● **INSTRUCTIONS TO FOLLOW**:
Reproduce verbatim the lines of the entries below, starting at the line that contains "INPUT: image. TARGET: <item>pancreas</item>." and ending at the line that contains "258L58 259L59 263L66", with both of those lines included.

(Saved data entries)
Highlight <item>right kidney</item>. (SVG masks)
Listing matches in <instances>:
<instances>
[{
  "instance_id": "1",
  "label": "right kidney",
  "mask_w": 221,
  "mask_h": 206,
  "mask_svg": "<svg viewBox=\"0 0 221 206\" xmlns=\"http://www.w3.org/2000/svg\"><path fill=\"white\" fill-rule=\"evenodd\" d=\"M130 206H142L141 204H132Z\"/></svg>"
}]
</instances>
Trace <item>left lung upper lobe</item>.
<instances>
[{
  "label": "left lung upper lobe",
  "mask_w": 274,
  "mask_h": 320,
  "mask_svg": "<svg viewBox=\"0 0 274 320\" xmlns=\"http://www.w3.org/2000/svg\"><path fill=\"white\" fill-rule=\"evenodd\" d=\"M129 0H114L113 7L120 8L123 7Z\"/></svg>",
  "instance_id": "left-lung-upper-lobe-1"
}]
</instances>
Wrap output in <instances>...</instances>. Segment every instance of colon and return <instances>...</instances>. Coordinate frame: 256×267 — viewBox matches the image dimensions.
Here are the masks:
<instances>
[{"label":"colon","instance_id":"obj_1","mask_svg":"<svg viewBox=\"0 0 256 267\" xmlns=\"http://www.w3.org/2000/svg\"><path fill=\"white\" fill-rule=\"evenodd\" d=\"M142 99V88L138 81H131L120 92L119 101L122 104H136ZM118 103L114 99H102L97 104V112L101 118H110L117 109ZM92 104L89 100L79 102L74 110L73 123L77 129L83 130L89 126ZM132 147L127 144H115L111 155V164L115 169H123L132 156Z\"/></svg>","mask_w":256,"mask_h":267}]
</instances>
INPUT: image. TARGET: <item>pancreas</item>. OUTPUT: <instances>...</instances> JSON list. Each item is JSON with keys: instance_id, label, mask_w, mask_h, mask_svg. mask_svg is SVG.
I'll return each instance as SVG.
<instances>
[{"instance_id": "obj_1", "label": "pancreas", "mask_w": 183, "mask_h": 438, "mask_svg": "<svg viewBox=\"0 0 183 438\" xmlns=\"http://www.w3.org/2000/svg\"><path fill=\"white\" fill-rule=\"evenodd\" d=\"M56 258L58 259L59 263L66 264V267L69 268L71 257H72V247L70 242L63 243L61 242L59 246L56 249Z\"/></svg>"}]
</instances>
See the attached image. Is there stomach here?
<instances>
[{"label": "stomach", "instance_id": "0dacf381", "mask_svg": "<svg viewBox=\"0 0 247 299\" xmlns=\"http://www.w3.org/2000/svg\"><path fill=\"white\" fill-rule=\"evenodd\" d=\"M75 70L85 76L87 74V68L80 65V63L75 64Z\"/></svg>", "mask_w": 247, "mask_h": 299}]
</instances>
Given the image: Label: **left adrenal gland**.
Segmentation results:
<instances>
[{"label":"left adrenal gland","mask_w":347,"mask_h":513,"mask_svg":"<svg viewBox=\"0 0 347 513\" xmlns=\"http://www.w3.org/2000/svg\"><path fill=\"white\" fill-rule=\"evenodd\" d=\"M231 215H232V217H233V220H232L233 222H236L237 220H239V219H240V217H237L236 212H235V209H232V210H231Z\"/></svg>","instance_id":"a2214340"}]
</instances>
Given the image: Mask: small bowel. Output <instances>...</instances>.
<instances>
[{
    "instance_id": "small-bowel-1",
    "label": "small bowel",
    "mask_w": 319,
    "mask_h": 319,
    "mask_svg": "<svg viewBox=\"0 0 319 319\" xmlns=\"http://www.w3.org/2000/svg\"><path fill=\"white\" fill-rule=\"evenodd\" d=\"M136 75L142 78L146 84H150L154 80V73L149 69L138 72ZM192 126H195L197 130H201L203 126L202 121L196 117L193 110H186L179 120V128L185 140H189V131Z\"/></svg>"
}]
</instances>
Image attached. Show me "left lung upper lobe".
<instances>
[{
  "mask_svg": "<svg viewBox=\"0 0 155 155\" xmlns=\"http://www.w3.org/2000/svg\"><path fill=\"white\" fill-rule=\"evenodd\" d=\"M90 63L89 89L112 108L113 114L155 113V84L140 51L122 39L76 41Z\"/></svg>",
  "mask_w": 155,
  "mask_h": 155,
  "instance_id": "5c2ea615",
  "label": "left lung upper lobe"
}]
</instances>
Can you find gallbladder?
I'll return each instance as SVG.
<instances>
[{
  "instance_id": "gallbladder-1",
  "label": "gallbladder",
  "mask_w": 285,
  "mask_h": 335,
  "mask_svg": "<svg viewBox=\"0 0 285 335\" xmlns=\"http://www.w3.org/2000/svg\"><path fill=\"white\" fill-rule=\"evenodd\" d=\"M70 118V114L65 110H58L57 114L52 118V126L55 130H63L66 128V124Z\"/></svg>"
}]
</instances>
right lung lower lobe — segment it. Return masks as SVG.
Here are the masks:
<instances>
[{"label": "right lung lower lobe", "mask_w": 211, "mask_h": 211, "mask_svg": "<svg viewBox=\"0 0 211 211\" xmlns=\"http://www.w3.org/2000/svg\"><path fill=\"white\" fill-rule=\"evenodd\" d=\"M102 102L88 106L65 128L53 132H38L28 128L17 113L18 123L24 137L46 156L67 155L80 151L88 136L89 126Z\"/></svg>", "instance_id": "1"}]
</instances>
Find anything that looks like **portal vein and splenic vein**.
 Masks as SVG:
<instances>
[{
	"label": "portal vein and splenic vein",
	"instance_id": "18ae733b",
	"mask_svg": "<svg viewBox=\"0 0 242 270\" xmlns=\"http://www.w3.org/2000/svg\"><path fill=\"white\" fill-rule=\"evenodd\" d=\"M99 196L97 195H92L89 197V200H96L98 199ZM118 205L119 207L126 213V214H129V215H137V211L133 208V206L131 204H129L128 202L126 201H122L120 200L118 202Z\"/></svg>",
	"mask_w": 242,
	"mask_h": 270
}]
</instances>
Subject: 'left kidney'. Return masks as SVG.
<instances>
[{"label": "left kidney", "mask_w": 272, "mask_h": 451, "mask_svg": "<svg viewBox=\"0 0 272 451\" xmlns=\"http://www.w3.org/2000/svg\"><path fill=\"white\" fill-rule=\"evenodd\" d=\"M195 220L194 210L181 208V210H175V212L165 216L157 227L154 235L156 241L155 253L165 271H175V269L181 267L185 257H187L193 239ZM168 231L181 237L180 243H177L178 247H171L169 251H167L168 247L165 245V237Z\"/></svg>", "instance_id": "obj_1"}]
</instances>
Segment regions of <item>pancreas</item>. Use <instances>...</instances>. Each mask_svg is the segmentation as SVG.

● **OUTPUT BELOW**:
INPUT: image. TARGET: <item>pancreas</item>. OUTPUT: <instances>...</instances> JSON list. Each item is JSON with keys: instance_id, label, mask_w, mask_h, mask_svg. mask_svg is SVG.
I'll return each instance as SVG.
<instances>
[{"instance_id": "obj_1", "label": "pancreas", "mask_w": 183, "mask_h": 438, "mask_svg": "<svg viewBox=\"0 0 183 438\" xmlns=\"http://www.w3.org/2000/svg\"><path fill=\"white\" fill-rule=\"evenodd\" d=\"M56 258L58 259L59 263L66 264V267L69 268L71 257H72V247L70 242L63 243L61 242L59 246L56 249Z\"/></svg>"}]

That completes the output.